The Office of Cultural Affair's Ellen Dressler Moryl explained that a
number of factors, including a diminished staff, promoters backing out,
and other events like the 9/11 commemorations, got in the way of
planning. Perhaps most significantly, the MOJA program coordinator
position was vacant this year, and a programming committee was tasked
with the planning. Elease Amos-Goodwin, who formerly held the position
and recently retired, served on the committee. "This year it has just
been an occupational hazard that things didn't happen as one might
want," Moryl said.
Gaillard also bemoans the lack of local talent represented at MOJA. "Why
aren't there things in local venues with local musicians? Happens all
the time during the big festival," she says. Moryl responded that she'll
address that concern next year. "That's an interesting perspective,"
Moryl said. "I'll address it with the committee. As you know, we don't
dictate from this office what should or shouldn't be in MOJA. We offer
advice, give input, and support."
Colin Quashie is one local artist that has had some negative experiences
with the festival. He's been a screenwriter, sketch comedy writer for
television (MAD TV), a filmmaker, novelist, and contemporary
artist. He's a bit of a provocateur, both in his work and his thought
process. From the moment I met him in 1996 at my first MOJA, in which I
performed with a San Francisco theater company, he has intrigued me.

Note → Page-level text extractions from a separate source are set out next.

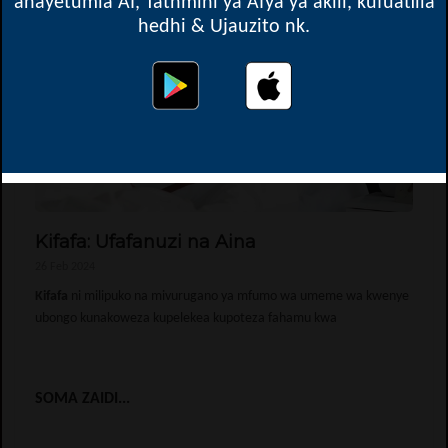
anayetumia AI, Tathmini ya Afya ya akili, kufuatilia
hedhi & Ujauzito nk.
Kifafa: Ufafanuzi na Aina
26 Feb 2024
Kifafa
ni milipuko na mivurugano ya mfumo wa umeme wa kwenye
ubongo kunakoweza kupelekea kupoteza fahamu kwa
SOMA ZAIDI...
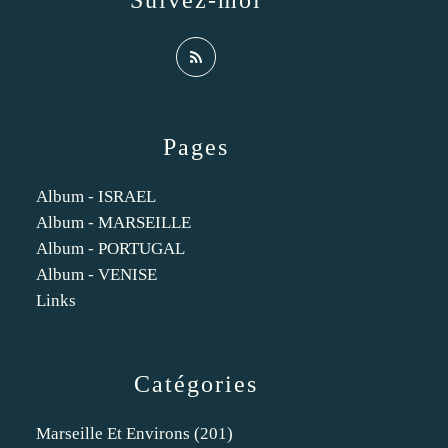
Suivez-moi
Pages
Album - ISRAEL
Album - MARSEILLE
Album - PORTUGAL
Album - VENISE
Links
Catégories
Marseille Et Environs
(201)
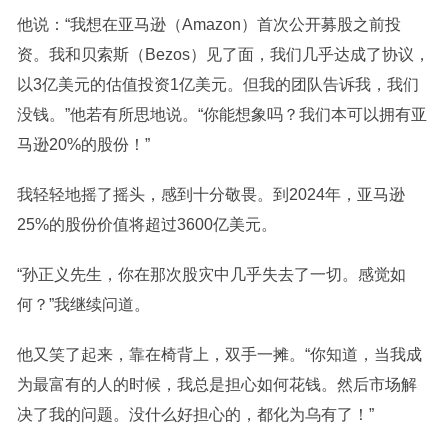
他说：“我想在亚马逊（Amazon）首次公开募股之前投
资。我和贝索斯（Bezos）见了面，我们几乎达成了协议，
以3亿美元的估值投资1亿美元。但我的团队告诉我，我们
没钱。”他若有所思地说。“你能想象吗？我们本可以拥有亚
马逊20%的股份！”
我轻轻地摇了摇头，感到十分敬畏。到2024年，亚马逊
25%的股份价值将超过3600亿美元。
“孙正义先生，你在那次股灾中几乎失去了一切。感觉如
何？”我继续问道。
他又笑了起来，靠在椅背上，双手一摊。“你知道，当我成
为最富有的人的时候，我总是担心如何花钱。然后市场解
决了我的问题。没什么好担心的，都化为乌有了！”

There he was at the end of the table, angry and loud and ready to spar
with anybody crazy enough to challenge him.
Monday, September 5, 2011
I have been in the process of using a 3D architectural program to put together the Plantation exhibition at REDUX Studios. I wanted to include the J. CROW Advertisements but somehow they didn't seem to fit within the overall context. After staring at all of the pieces with a couple glasses of wine for clarity (in vivo, veritas!), I understood what was wrong and what needed to be done. Needless to say - 1 piece was destroyed (Black Tie Affair) and another modified (Blaccessories). The logic behind the destruction and rebirth was simple: if the stand alone panels were to be combined as one piece they needed to support an overall narrative which was missing. They needed two other pieces in support. If these were indeed intended to be ads in a fictional magazine that may have existed in that era - then what was the magazine? Enter ---> Plantation Digest!
36" x 48"
Gel and acrylic on board
36" x 48"
Gel and acrylic on board
As you can see - one of the teaser articles on the cover is 'J. CROW - Dressing for Succession' - which relates directly to the fake ads. The overall piece will have five panels with the cover going first, followed by 'Look Solid With Stripes'. It is meant to represent the first five pages of the Digest as though you were actually reading it. The next missing piece is being planned as I write and will be a letter from the editor. The corresponding text will help to shed some insight into the piece (not too much - let the viewer bring something to the piece!). I am finally happy with the display and can't wait to see it completed! Now I just have to figure out where it should be hung in the exhibition.